── Data section ──

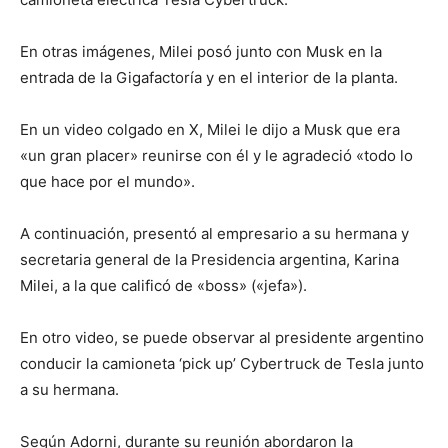
En otras imágenes, Milei posó junto con Musk en la
entrada de la Gigafactoría y en el interior de la planta.
En un video colgado en X, Milei le dijo a Musk que era
«un gran placer» reunirse con él y le agradeció «todo lo
que hace por el mundo».
A continuación, presentó al empresario a su hermana y
secretaria general de la Presidencia argentina, Karina
Milei, a la que calificó de «boss» («jefa»).
En otro video, se puede observar al presidente argentino
conducir la camioneta ‘pick up’ Cybertruck de Tesla junto
a su hermana.
Según Adorni, durante su reunión abordaron la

───

(Description of the task) Begin with the line that contains "a su hermana.". Repeat it and every line after it through the end of the listing, exactly, and print nothing more.

(Solution)
a su hermana.
Según Adorni, durante su reunión abordaron la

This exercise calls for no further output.